Quelques tonnes de pétrole pour m'essuyer les pattes sur l'atmosphère crasseuse de notre petite planète bleue. Je fais partie de ces oiseaux qui ne peuvent pas voler, de ces humains qui s'entassent dans des boites de conserve projetées à grands frais dans les airs, de ces parasites pour qui l'avion est un transport trop commun. Que voulez-vous, les années passent et l'exceptionnel devient banal, les routines s'installent. Comme cette manie qui me reprend à chaque fin d'année. Tel l'oiseau migrateur, je fuis à l'approche des glaces hivernales pour retrouver la douceur des chaleurs australes. Je quitte la métropole pour voir si la nouvelle année se présente mieux le long des plages de sable blanc. 2009 s'est couchée dans les flots clairs de l'océan indien.
Malheureusement, le rêve se monnaye cher de nos jours. C'est ainsi que des contraintes pécuniaires et un rendez-vous de travail pénible m'ont imposé un retour aux premières heures du premier janvier. Quelques heures dans le sas pressurisé d'un Boeing pour perdre le soleil et une bonne quarantaine de degrés. J'ai retrouvé mes montagnes, habillées pour l'hiver dans leurs fourrures de neige et de glace, mais surtout le froid mordant d'un hiver 2010 qui restera dans les annales. Le cliché populaire évoquerait un froid de canard, image curieuse pour un oiseau migrateur qui a le bon goût de rester au chaud pendant la saison froide. Me voilà à troquer bermuda et maillot de corps contre un épais manteau fourré par les plumes douces du pauvre volatile.
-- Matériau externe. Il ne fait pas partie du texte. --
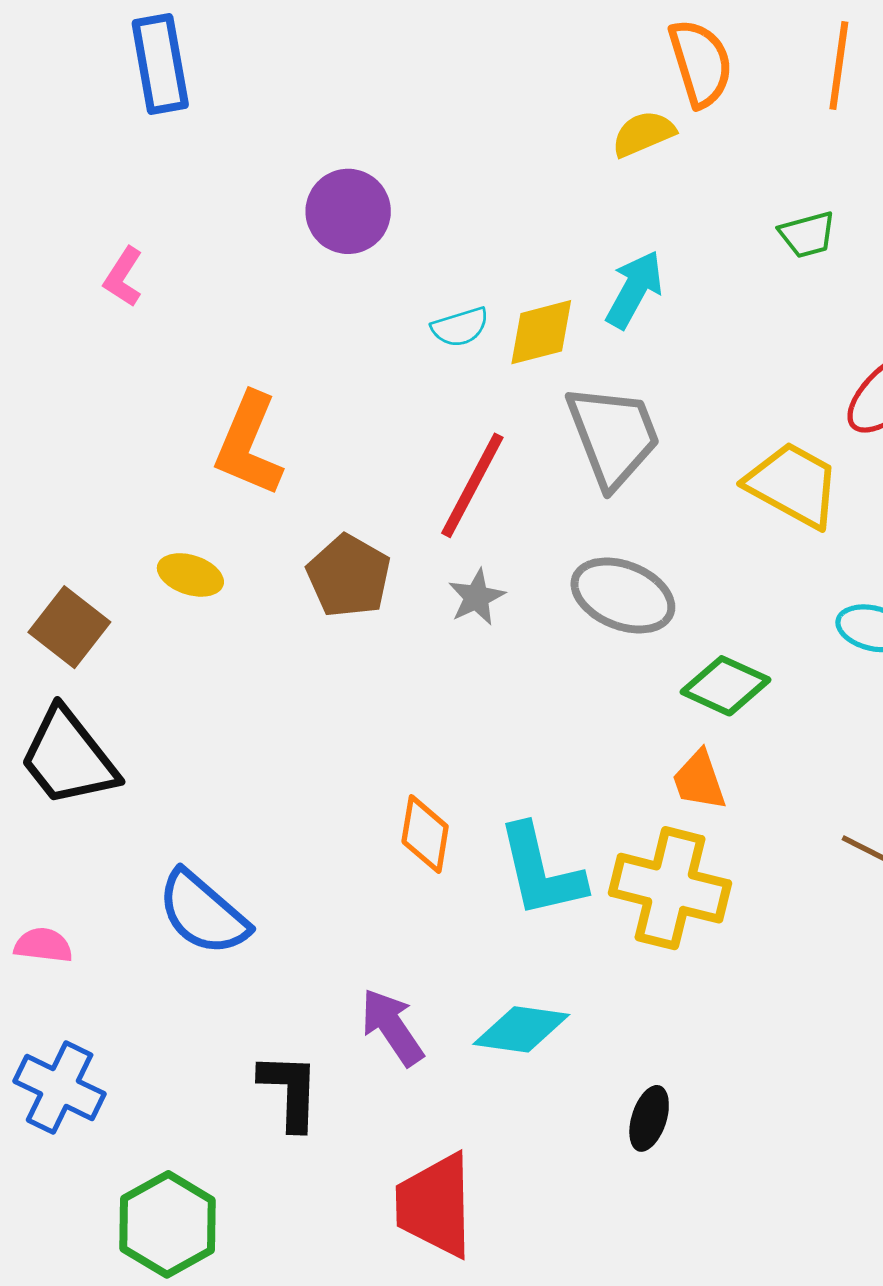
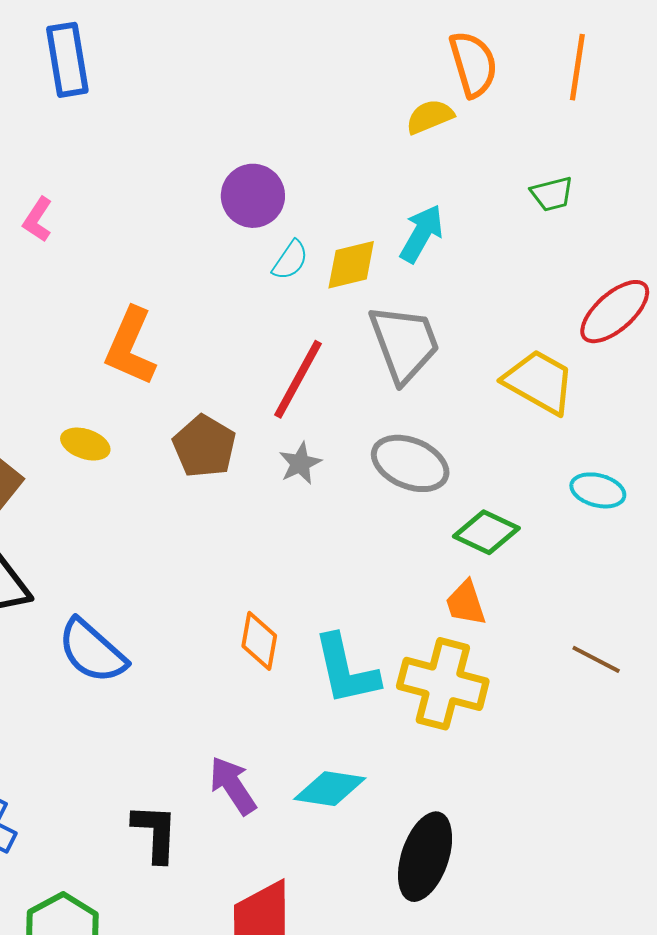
purple circle: (348, 211) -> (253, 196), moved
cyan semicircle: (460, 327) -> (290, 260), turned -39
blue semicircle: (203, 913) -> (92, 651), moved
black ellipse: (649, 1118) -> (425, 857), size x1.8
On se console par la beauté des extérieurs. La neige et la glace figent les paysages dans la pose esthétique d'une nature morte. Le temps même semble gelé par le froid qui ralentit tout, jusqu'au neurone d'un oiseau trop bavard. Je profite donc du redoux de température pour dégivrer mes revues de lecture.
J'étais en retard, effrayé par cette pile de livres à commenter. Je suis maintenant au delà, à consulter cette liste en étranger, me demandant qui a bien pu lire tout ça.
Il parait que j'ai lu un livre intitulé Le magasin des suicides d'un certain Jean Teulé, en octobre je crois. Ah, voilà que je m'en souviens maintenant. Au détour de la corvée hebdomadaire des courses, entre une brique de lait et du liquide vaisselle, j'avais noté qu'il manquait de la lecture. Comme pour tous les autres articles de cette liste, j'ai choisi un "livre", tiraillé entre les appâts colorés du marketing et un prétendu rapport qualité/prix.
Ah, le voila ! Une couverture jaune fluo pour attirer l'œil, un titre racoleur, et surtout un prix dérisoire, probablement dû à la minceur de l'ouvrage.
J'ai honte mais je confesse également qu'un goût douteux et un certain humour noir ont guidé mon acte d'achat. En effet, mon employeur sous ses atours colorés se complaisait à presser l'orange, excitant le voyeurisme morbide de l'opinion publique par un tsunami dévastateur de suicide. Me voilà donc dans le train, couvert de vêtements sponsorisés par mon employeur à lire cet ouvrage au titre sulfureux. J'ai dû en choquer pas mal.
Consternant ? Détestable ? Pitoyable, comme attitude me direz-vous. Au moins cela me faisait rire et dans le climat morose qui régnait, cela faisait un bien fou.
Du reste, cela n'a pas duré longtemps. Le livre est très court et cela tombe bien, il est passablement mauvais. Derrière le pitch malsain et racoleur d'une famille gagnant ça vie en commerçant la mort ou plutôt les milles-et-un moyen de mettre fin à ses jours se trouve un livre creux. Un prétexte que se donne l'auteur pour aligner les jeux de mots et les éclaboussures grasses d'un humour noir mais surtout lourdingue. Il dépeint un monde ravagé par les catastrophes écologico-politico-absurdes dont le seul moyen d'évasion reste la mort. Même si une telle entreprise ne favorise pas la fidélisation du client, le petit commerce reste florissant. Des chrysanthèmes probablement! Dans ce petit monde désespéré va survenir une étincelle de joie, d'espoir. Le petit dernier, la honte de la famille persiste à voir la vie en rose. C'est mauvais pour le commerce.
Contre toute attente, le bonheur deviendra contagieux. Et sans aucun remord, je révèlerais qu'au final ce sont les bons sentiments teintés de mièvrerie qui triompheront.
On ne trouve rien dans ce livre, même pas une dénonciation, ou une problématique à creuser. Juste une pile de feuilles dans lesquelles l'écrivain s'amuse, pas le lecteur.
A éviter donc. Aux amateurs du genre, je conseillerais plutôt de dénicher les Idées noires de Franquin, duo de bandes-dessinées devenues cultes.